== Segment start ==

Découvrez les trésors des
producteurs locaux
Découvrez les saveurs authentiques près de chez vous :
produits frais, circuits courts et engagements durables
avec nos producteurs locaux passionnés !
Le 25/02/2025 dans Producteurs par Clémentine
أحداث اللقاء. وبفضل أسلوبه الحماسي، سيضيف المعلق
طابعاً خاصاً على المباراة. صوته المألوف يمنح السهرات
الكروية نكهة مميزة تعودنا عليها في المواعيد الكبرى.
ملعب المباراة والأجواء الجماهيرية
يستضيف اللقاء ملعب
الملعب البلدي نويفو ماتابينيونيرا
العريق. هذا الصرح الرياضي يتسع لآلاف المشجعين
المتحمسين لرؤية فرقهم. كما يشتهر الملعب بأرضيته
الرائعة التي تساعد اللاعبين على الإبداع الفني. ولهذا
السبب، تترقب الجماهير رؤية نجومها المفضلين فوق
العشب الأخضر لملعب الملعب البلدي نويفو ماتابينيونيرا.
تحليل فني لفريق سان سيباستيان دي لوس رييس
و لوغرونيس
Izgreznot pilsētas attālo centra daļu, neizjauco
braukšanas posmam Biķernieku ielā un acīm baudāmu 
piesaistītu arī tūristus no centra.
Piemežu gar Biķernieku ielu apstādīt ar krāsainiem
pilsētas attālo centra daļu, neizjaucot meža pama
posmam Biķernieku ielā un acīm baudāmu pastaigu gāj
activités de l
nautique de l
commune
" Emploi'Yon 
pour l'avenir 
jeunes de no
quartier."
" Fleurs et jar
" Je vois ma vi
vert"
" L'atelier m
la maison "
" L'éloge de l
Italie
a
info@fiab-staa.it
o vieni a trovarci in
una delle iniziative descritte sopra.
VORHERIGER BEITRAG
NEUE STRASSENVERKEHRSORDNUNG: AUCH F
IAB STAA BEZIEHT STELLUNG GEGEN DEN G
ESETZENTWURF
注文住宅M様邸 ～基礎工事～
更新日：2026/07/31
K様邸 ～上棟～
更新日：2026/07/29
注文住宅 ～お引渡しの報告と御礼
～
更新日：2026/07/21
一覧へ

== Segment end ==

## [What the task requires]
Write out the data a second time, exactly the same.

## [Expected answer]
Découvrez les trésors des
producteurs locaux
Découvrez les saveurs authentiques près de chez vous :
produits frais, circuits courts et engagements durables
avec nos producteurs locaux passionnés !
Le 25/02/2025 dans Producteurs par Clémentine
أحداث اللقاء. وبفضل أسلوبه الحماسي، سيضيف المعلق
طابعاً خاصاً على المباراة. صوته المألوف يمنح السهرات
الكروية نكهة مميزة تعودنا عليها في المواعيد الكبرى.
ملعب المباراة والأجواء الجماهيرية
يستضيف اللقاء ملعب
الملعب البلدي نويفو ماتابينيونيرا
العريق. هذا الصرح الرياضي يتسع لآلاف المشجعين
المتحمسين لرؤية فرقهم. كما يشتهر الملعب بأرضيته
الرائعة التي تساعد اللاعبين على الإبداع الفني. ولهذا
السبب، تترقب الجماهير رؤية نجومها المفضلين فوق
العشب الأخضر لملعب الملعب البلدي نويفو ماتابينيونيرا.
تحليل فني لفريق سان سيباستيان دي لوس رييس
و لوغرونيس
Izgreznot pilsētas attālo centra daļu, neizjauco
braukšanas posmam Biķernieku ielā un acīm baudāmu 
piesaistītu arī tūristus no centra.
Piemežu gar Biķernieku ielu apstādīt ar krāsainiem
pilsētas attālo centra daļu, neizjaucot meža pama
posmam Biķernieku ielā un acīm baudāmu pastaigu gāj
activités de l
nautique de l
commune
" Emploi'Yon 
pour l'avenir 
jeunes de no
quartier."
" Fleurs et jar
" Je vois ma vi
vert"
" L'atelier m
la maison "
" L'éloge de l
Italie
a
info@fiab-staa.it
o vieni a trovarci in
una delle iniziative descritte sopra.
VORHERIGER BEITRAG
NEUE STRASSENVERKEHRSORDNUNG: AUCH F
IAB STAA BEZIEHT STELLUNG GEGEN DEN G
ESETZENTWURF
注文住宅M様邸 ～基礎工事～
更新日：2026/07/31
K様邸 ～上棟～
更新日：2026/07/29
注文住宅 ～お引渡しの報告と御礼
～
更新日：2026/07/21
一覧へ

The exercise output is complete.